I have often felt and been misunderstood in my life. It can be frustrating, but it reminds you to look within and to ask what your intention is. I know that looking back, I understand people now that I didn't understand before. Life has a way of teaching you, so you can grow and bloom into a fuller you. Looking back, I remember feeling very misunderstood when I became a vegetarian around twelve or thirteen. Some people would get angry and defensive at my choice. I never said everyone should be a vegetarian. I just didn't like the taste, the texture, or the thought of it. I know people thought I was weird. Still do. ;) My Mom was so supportive and never once tried to make me eat meat ever again. She's one who has not always understood my choices, but totally honored them and loved me. I often have chosen the road less traveled, in my thinking, parenting, spirituality, etc. The interesting thing about the people who I angered with my food choices is that my intention was to do what felt right for me. I knew in my heart that my choice was right. I think the perception was that I thought they were wrong. I don't have to think "they" are wrong, but that it is "wrong" for me. I may not understand them either, not even just their food preferences, but also their judgy behavior...which I don't have to! YAY! I chose to respect others. That works for me. Some may have thought I had the thinking that I was better than them because of being a vegetarian, which is so not true. I don't think I'm better than anyone. I don't play that game.

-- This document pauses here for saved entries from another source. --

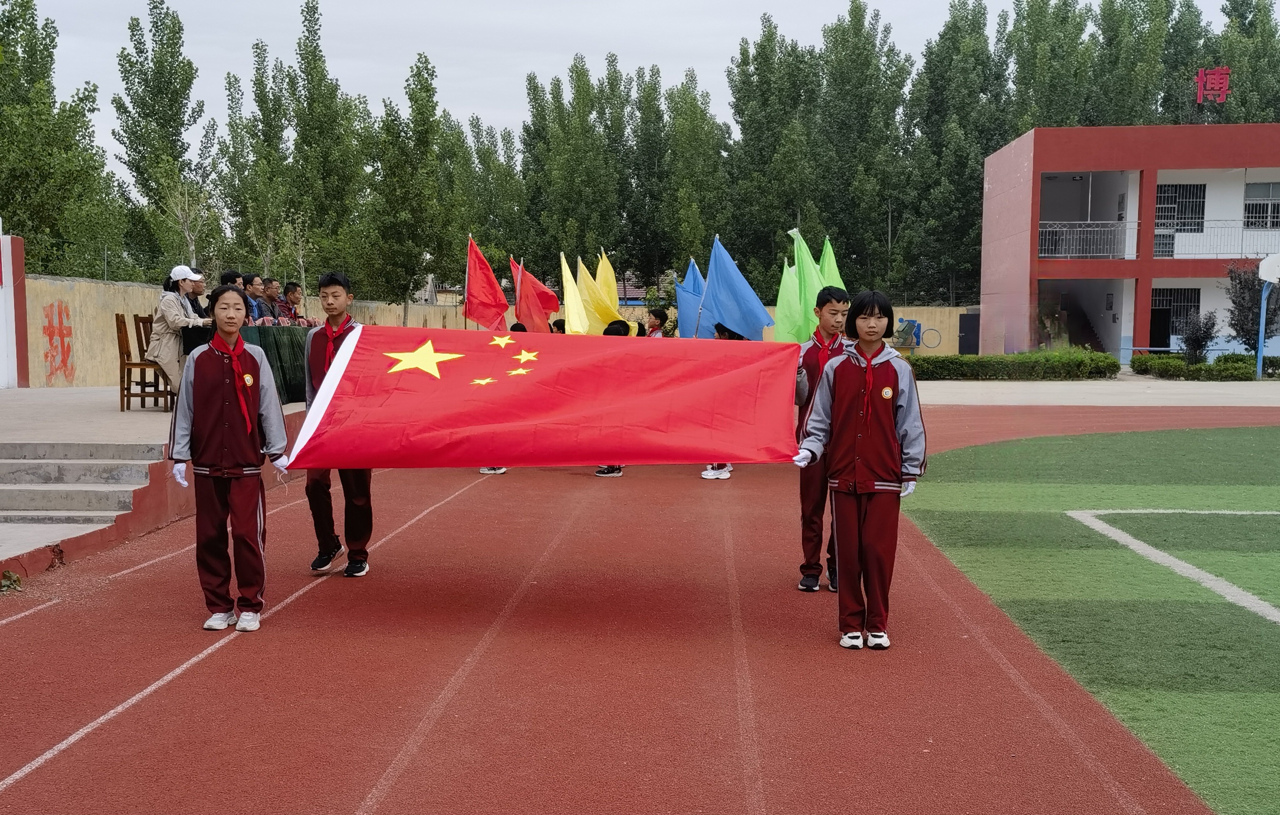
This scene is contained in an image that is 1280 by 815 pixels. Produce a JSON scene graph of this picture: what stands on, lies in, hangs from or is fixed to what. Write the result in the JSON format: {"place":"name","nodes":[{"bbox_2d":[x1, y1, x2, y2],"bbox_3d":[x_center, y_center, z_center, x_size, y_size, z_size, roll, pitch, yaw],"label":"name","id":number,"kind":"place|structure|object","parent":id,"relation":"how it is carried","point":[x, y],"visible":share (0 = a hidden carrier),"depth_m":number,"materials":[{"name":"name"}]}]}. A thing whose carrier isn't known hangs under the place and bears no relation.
{"place":"outdoors","nodes":[
{"label":"outdoors","id":0,"kind":"place"},
{"bbox_2d":[0,233,28,387],"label":"wall","id":1,"kind":"structure","parent":0,"point":[11,251],"depth_m":19.19,"materials":[{"name":"paint"}]},
{"bbox_2d":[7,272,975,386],"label":"boundary wall","id":2,"kind":"structure","parent":0,"point":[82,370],"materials":[{"name":"beige paint"}]},
{"bbox_2d":[41,300,75,379],"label":"painted character","id":3,"kind":"object","parent":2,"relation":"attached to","point":[50,341],"visible":0.96,"depth_m":20.33,"materials":[{"name":"red paint"}]},
{"bbox_2d":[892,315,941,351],"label":"wall mural","id":4,"kind":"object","parent":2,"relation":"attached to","point":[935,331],"visible":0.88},
{"bbox_2d":[0,402,1274,814],"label":"running track","id":5,"kind":"structure","parent":0,"point":[206,660],"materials":[{"name":"red rubber"}]},
{"bbox_2d":[0,569,22,592],"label":"weed","id":6,"kind":"object","parent":5,"relation":"on","point":[8,583],"visible":0.95,"depth_m":8.19,"materials":[{"name":"green plant"}]},
{"bbox_2d":[165,285,296,632],"bbox_3d":[-1.969,0.256,6.901,0.542,1.562,0.570,0,4,3],"label":"person","id":7,"kind":"object","parent":5,"relation":"on","point":[243,399],"visible":0.99,"depth_m":6.81},
{"bbox_2d":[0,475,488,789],"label":"white line","id":8,"kind":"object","parent":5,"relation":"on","point":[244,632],"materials":[{"name":"white paint"}]},
{"bbox_2d":[299,269,373,576],"bbox_3d":[-1.689,0.099,8.082,0.493,1.707,0.574,0,4,3],"label":"boy","id":9,"kind":"object","parent":5,"relation":"on","point":[334,297],"visible":0.65,"depth_m":7.99},
{"bbox_2d":[477,321,508,474],"bbox_3d":[-1.413,-0.102,13.330,0.520,1.470,0.608,0,4,3],"label":"person","id":10,"kind":"object","parent":5,"relation":"on","point":[502,471],"visible":0.1,"depth_m":13.28},
{"bbox_2d":[463,237,509,329],"bbox_3d":[-1.563,-0.982,14.585,0.580,1.418,0.385,0,4,3],"label":"red flag","id":11,"kind":"object","parent":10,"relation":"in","point":[502,304],"visible":0.82,"depth_m":14.57,"materials":[{"name":"red fabric"}]},
{"bbox_2d":[510,253,559,333],"bbox_3d":[-1.083,-0.935,14.742,0.537,1.239,0.386,0,4,3],"label":"red flag","id":12,"kind":"object","parent":10,"relation":"in","point":[554,306],"visible":0.82,"depth_m":14.71,"materials":[{"name":"red fabric"}]},
{"bbox_2d":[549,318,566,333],"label":"person","id":13,"kind":"object","parent":5,"relation":"on","point":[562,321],"visible":0.11,"depth_m":14.55},
{"bbox_2d":[590,320,632,477],"bbox_3d":[-0.297,-0.078,13.072,0.573,1.396,0.674,0,4,3],"label":"person","id":14,"kind":"object","parent":5,"relation":"on","point":[599,474],"visible":0.13,"depth_m":13.03},
{"bbox_2d":[558,250,592,334],"bbox_3d":[-0.661,-0.915,14.496,0.298,1.264,0.648,0,4,3],"label":"yellow flag","id":15,"kind":"object","parent":14,"relation":"in","point":[569,313],"visible":0.67,"depth_m":14.47,"materials":[{"name":"yellow fabric"}]},
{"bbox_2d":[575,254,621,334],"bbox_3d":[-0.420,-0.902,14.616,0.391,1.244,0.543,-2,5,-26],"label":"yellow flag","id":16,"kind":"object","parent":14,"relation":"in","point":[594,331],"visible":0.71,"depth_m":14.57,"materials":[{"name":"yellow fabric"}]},
{"bbox_2d":[643,305,667,337],"bbox_3d":[0.117,-0.427,14.774,0.470,1.160,0.481,0,4,3],"label":"child","id":17,"kind":"object","parent":5,"relation":"on","point":[653,323],"visible":0.36,"depth_m":14.73},
{"bbox_2d":[673,258,709,337],"bbox_3d":[0.608,-0.998,15.654,0.562,1.172,0.339,0,4,3],"label":"blue flag","id":18,"kind":"object","parent":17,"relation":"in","point":[693,309],"visible":0.56,"depth_m":15.64,"materials":[{"name":"blue fabric"}]},
{"bbox_2d":[699,318,739,479],"bbox_3d":[0.713,-0.143,13.049,0.568,1.626,0.660,0,4,3],"label":"person","id":19,"kind":"object","parent":5,"relation":"on","point":[727,466],"visible":0.1,"depth_m":13.02},
{"bbox_2d":[701,235,774,339],"bbox_3d":[0.862,-0.882,12.966,0.707,1.339,0.380,0,4,3],"label":"blue flag","id":20,"kind":"object","parent":19,"relation":"in","point":[762,323],"visible":0.9,"depth_m":12.95,"materials":[{"name":"blue fabric"}]},
{"bbox_2d":[792,287,852,593],"bbox_3d":[0.947,0.194,7.606,0.434,1.583,0.491,0,4,3],"label":"boy","id":21,"kind":"object","parent":5,"relation":"on","point":[833,313],"visible":0.58,"depth_m":7.52},
{"bbox_2d":[782,229,828,341],"bbox_3d":[1.287,-0.756,11.047,0.384,1.162,0.356,0,4,3],"label":"green flag","id":22,"kind":"object","parent":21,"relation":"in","point":[806,265],"visible":0.73,"depth_m":11.03,"materials":[{"name":"green fabric"}]},
{"bbox_2d":[793,288,927,651],"bbox_3d":[1.003,0.285,6.459,0.536,1.551,0.540,0,4,3],"label":"girl","id":23,"kind":"object","parent":5,"relation":"on","point":[885,413],"visible":0.99,"depth_m":6.37},
{"bbox_2d":[281,325,802,469],"bbox_3d":[-0.456,-0.031,7.150,2.883,0.728,1.101,0,4,3],"label":"red flag","id":24,"kind":"object","parent":23,"relation":"in","point":[631,455],"visible":0.97,"depth_m":7.01,"materials":[{"name":"red fabric"}]},
{"bbox_2d":[0,0,1276,181],"label":"sky","id":25,"kind":"structure","parent":0,"point":[171,3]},
{"bbox_2d":[772,252,802,343],"bbox_3d":[1.436,-0.844,13.693,0.448,1.166,0.370,0,4,3],"label":"green flag","id":26,"kind":"object","parent":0,"point":[784,292],"visible":0.66,"depth_m":13.68,"materials":[{"name":"green fabric"}]},
{"bbox_2d":[817,236,844,289],"bbox_3d":[1.529,-0.742,11.697,0.333,1.226,0.461,-1,4,-11],"label":"green flag","id":27,"kind":"object","parent":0,"point":[831,265],"visible":0.34,"depth_m":11.67,"materials":[{"name":"green fabric"}]},
{"bbox_2d":[903,377,1279,405],"label":"pavement","id":28,"kind":"structure","parent":0,"point":[1101,381],"materials":[{"name":"grey concrete"}]},
{"bbox_2d":[1254,256,1279,378],"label":"basketball hoop","id":29,"kind":"object","parent":28,"relation":"on","point":[1261,265],"visible":0.98,"depth_m":32.49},
{"bbox_2d":[905,424,1279,814],"label":"artificial turf","id":30,"kind":"structure","parent":0,"point":[1264,430],"materials":[{"name":"green plastic"}]},
{"bbox_2d":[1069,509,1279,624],"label":"white line","id":31,"kind":"object","parent":30,"relation":"on","point":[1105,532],"visible":0.93,"depth_m":9.34,"materials":[{"name":"white paint"}]},
{"bbox_2d":[976,124,1279,363],"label":"building","id":32,"kind":"structure","parent":0,"point":[1145,302],"materials":[{"name":"paint"}]},
{"bbox_2d":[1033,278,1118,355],"label":"staircase","id":33,"kind":"structure","parent":32,"relation":"in","point":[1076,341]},
{"bbox_2d":[1036,220,1140,258],"bbox_3d":[12.052,-4.620,39.689,3.071,1.207,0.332,0,4,3],"label":"balcony railing","id":34,"kind":"object","parent":32,"relation":"attached to","point":[1068,255],"visible":0.67,"depth_m":39.63,"materials":[{"name":"white metal"}]},
{"bbox_2d":[1147,289,1173,348],"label":"door","id":35,"kind":"structure","parent":32,"relation":"in","point":[1165,333],"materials":[{"name":"black"}]},
{"bbox_2d":[1150,285,1201,341],"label":"window","id":36,"kind":"structure","parent":32,"relation":"in","point":[1194,306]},
{"bbox_2d":[1153,183,1205,257],"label":"window","id":37,"kind":"structure","parent":32,"relation":"in","point":[1157,236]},
{"bbox_2d":[1193,66,1231,103],"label":"rooftop sign","id":38,"kind":"object","parent":32,"relation":"on","point":[1224,81],"visible":0.96,"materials":[{"name":"red"}]},
{"bbox_2d":[1156,221,1279,258],"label":"balcony railing","id":39,"kind":"object","parent":32,"relation":"attached to","point":[1268,229],"visible":0.75,"depth_m":39.65,"materials":[{"name":"white metal"}]},
{"bbox_2d":[1242,181,1279,229],"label":"window","id":40,"kind":"structure","parent":32,"relation":"in","point":[1249,207],"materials":[{"name":"grey glass"}]},
{"label":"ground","id":41,"kind":"structure","parent":0},
{"bbox_2d":[0,0,121,279],"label":"tree","id":42,"kind":"object","parent":41,"relation":"on","point":[50,226],"visible":0.91,"depth_m":35.02,"materials":[{"name":"green plant"}]},
{"bbox_2d":[0,385,306,576],"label":"stage","id":43,"kind":"object","parent":41,"relation":"on","point":[137,420],"visible":0.48,"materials":[{"name":"concrete"}]},
{"bbox_2d":[0,441,159,524],"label":"concrete steps","id":44,"kind":"structure","parent":43,"relation":"on","point":[3,464],"depth_m":10.39,"materials":[{"name":"grey concrete"}]},
{"bbox_2d":[114,313,169,410],"bbox_3d":[-4.822,-0.410,14.009,0.463,0.954,0.479,0,4,3],"label":"wooden chair","id":45,"kind":"object","parent":43,"relation":"on","point":[120,348],"visible":0.77,"depth_m":13.93,"materials":[{"name":"brown wood"}]},
{"bbox_2d":[147,264,211,393],"bbox_3d":[-4.102,-0.639,12.902,0.593,1.180,0.685,0,4,3],"label":"woman","id":46,"kind":"object","parent":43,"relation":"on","point":[169,319],"visible":0.63,"depth_m":12.77},
{"bbox_2d":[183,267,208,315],"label":"man","id":47,"kind":"object","parent":43,"relation":"on","point":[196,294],"visible":0.36,"depth_m":13.56},
{"bbox_2d":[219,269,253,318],"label":"man","id":48,"kind":"object","parent":43,"relation":"on","point":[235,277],"visible":0.4,"depth_m":13.46},
{"bbox_2d":[242,273,269,323],"bbox_3d":[-3.969,-0.923,14.595,0.410,0.837,0.455,2,5,22],"label":"man","id":49,"kind":"object","parent":43,"relation":"on","point":[253,292],"visible":0.6,"depth_m":14.54},
{"bbox_2d":[260,277,286,322],"bbox_3d":[-3.981,-0.960,15.563,0.442,0.849,0.470,2,5,24],"label":"man","id":50,"kind":"object","parent":43,"relation":"on","point":[277,302],"visible":0.68,"depth_m":15.48},
{"bbox_2d":[237,325,314,404],"bbox_3d":[-3.667,-0.411,14.496,1.220,0.761,1.914,0,4,3],"label":"table","id":51,"kind":"object","parent":43,"relation":"on","point":[290,343],"visible":0.36,"depth_m":14.16,"materials":[{"name":"green"}]},
{"bbox_2d":[279,281,308,323],"bbox_3d":[-3.898,-1.000,16.232,0.458,0.825,0.464,2,5,26],"label":"man","id":52,"kind":"object","parent":43,"relation":"on","point":[287,287],"visible":0.73,"depth_m":16.15},
{"bbox_2d":[113,0,214,280],"label":"tree","id":53,"kind":"object","parent":41,"relation":"on","point":[141,52],"visible":0.89,"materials":[{"name":"green plant"}]},
{"bbox_2d":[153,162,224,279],"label":"tree","id":54,"kind":"object","parent":41,"relation":"on","point":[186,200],"visible":0.79,"depth_m":31.48,"materials":[{"name":"plant"}]},
{"bbox_2d":[222,45,291,279],"label":"tree","id":55,"kind":"object","parent":41,"relation":"on","point":[233,127],"visible":0.79,"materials":[{"name":"green plant"}]},
{"bbox_2d":[282,0,366,284],"label":"tree","id":56,"kind":"object","parent":41,"relation":"on","point":[324,98],"visible":0.86,"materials":[{"name":"green plant"}]},
{"bbox_2d":[364,52,454,308],"label":"tree","id":57,"kind":"object","parent":41,"relation":"on","point":[426,91],"visible":0.91,"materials":[{"name":"green plant"}]},
{"bbox_2d":[458,116,528,273],"label":"tree","id":58,"kind":"object","parent":41,"relation":"on","point":[505,207],"visible":0.63,"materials":[{"name":"green plant"}]},
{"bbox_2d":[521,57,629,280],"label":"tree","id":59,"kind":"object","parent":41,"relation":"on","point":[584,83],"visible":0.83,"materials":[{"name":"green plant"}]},
{"bbox_2d":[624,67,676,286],"label":"tree","id":60,"kind":"object","parent":41,"relation":"on","point":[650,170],"visible":0.64,"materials":[{"name":"green plant"}]},
{"bbox_2d":[650,69,729,280],"label":"tree","id":61,"kind":"object","parent":41,"relation":"on","point":[675,258],"visible":0.77,"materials":[{"name":"green plant"}]},
{"bbox_2d":[726,17,818,292],"label":"tree","id":62,"kind":"object","parent":41,"relation":"on","point":[759,54],"visible":0.8,"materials":[{"name":"green plant"}]},
{"bbox_2d":[811,0,912,299],"label":"tree","id":63,"kind":"object","parent":41,"relation":"on","point":[868,42],"visible":0.83,"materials":[{"name":"green plant"}]},
{"bbox_2d":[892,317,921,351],"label":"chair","id":64,"kind":"object","parent":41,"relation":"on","point":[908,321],"visible":0.73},
{"bbox_2d":[902,0,1009,307],"label":"tree","id":65,"kind":"object","parent":41,"relation":"on","point":[952,27],"visible":0.79,"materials":[{"name":"green plant"}]},
{"bbox_2d":[958,313,979,353],"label":"door","id":66,"kind":"structure","parent":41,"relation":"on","point":[962,350],"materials":[{"name":"black metal"}]},
{"bbox_2d":[902,349,1127,379],"bbox_3d":[7.950,-0.894,32.827,7.320,0.690,1.378,0,4,3],"label":"hedge","id":67,"kind":"object","parent":41,"relation":"on","point":[1113,365],"visible":0.79,"depth_m":32.44,"materials":[{"name":"green plant"}]},
{"bbox_2d":[1001,0,1097,133],"label":"tree","id":68,"kind":"object","parent":41,"relation":"on","point":[1036,66],"visible":0.6,"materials":[{"name":"green plant"}]},
{"bbox_2d":[1087,0,1172,128],"label":"tree","id":69,"kind":"object","parent":41,"relation":"on","point":[1159,76],"visible":0.54,"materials":[{"name":"green plant"}]},
{"bbox_2d":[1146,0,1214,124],"label":"tree","id":70,"kind":"object","parent":41,"relation":"on","point":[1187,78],"visible":0.44,"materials":[{"name":"green plant"}]},
{"bbox_2d":[1179,309,1220,361],"bbox_3d":[13.992,-1.584,35.986,1.085,1.674,1.078,3,5,30],"label":"shrub","id":71,"kind":"object","parent":41,"relation":"on","point":[1194,341],"visible":0.89,"depth_m":35.85,"materials":[{"name":"plant"}]},
{"bbox_2d":[1132,353,1279,380],"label":"hedge","id":72,"kind":"object","parent":41,"relation":"on","point":[1138,367],"visible":0.85,"depth_m":33.08,"materials":[{"name":"green plant"}]},
{"bbox_2d":[1212,0,1279,123],"label":"tree","id":73,"kind":"object","parent":41,"relation":"on","point":[1227,49],"visible":0.5,"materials":[{"name":"green plant"}]},
{"bbox_2d":[1224,260,1279,357],"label":"tree","id":74,"kind":"object","parent":41,"relation":"on","point":[1236,297],"visible":0.81,"depth_m":35.92,"materials":[{"name":"plant"}]}
]}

Self love is something I understand now that I did not in the past. Years ago, if I saw someone really confident, flaunting how beautiful they are, I may feel threatened and jealous. If I personally knew them, I hope I wouldn't be, but my own insecurity probably would have compared myself to them and had to make them "wrong" to feel better. I would have labeled them as narcissistic. Which is BS because I don't know their intention. Maybe they just like the way they look and they are proud of themselves. It DOES NOT make them narcissistic. That's a funny word to me because it means self-love but to excess, that you lack empathy for others, and you think you are more important than others. Well, how the hell would I know what others think anyway? If someone loves themselves from the place of ego, it's not love. If they LOVE themselves from their true self, they radiate something special. You are attracted to them. Confidence really is sexy. I love being secure within myself that I applaud others, cheering them one. When someone feels good about themselves, I literally could cry tears of joy, because it's such a beautiful thing. And I know if they truly love themselves, they have so much love for others. I know people may not understand my self-love journey and why I am the way I am. I'm okay with that. I still love me and I'm gonna shout it from the rooftops to inspire others. And I'll still cheer the haters on. They may think...who do I think I am? I'm me. (Another inspiration from Oprah-who I feel is a friend even though we never met.)
So the lesson I learned is people don't have to "get" you. Some will NEVER understand you. When they question, challenge, or judge you...look within. Focus on your intention. My intention in any conflict with anyone is for peace and to come from love. This is a challenge, but I'll keep at it. Understanding yourself is the most wonderful feeling ever. That's what really matters. You know who you are. And some will never really know you. So stop trying to get them to like, get, understand, approve, know, love, or accept you. Their lens, perspective, understanding and life is just different than yours. Don't take it personally. Just LOVE YOU. Send them love on a spiritual level. And keep doin' your thing! Blessings!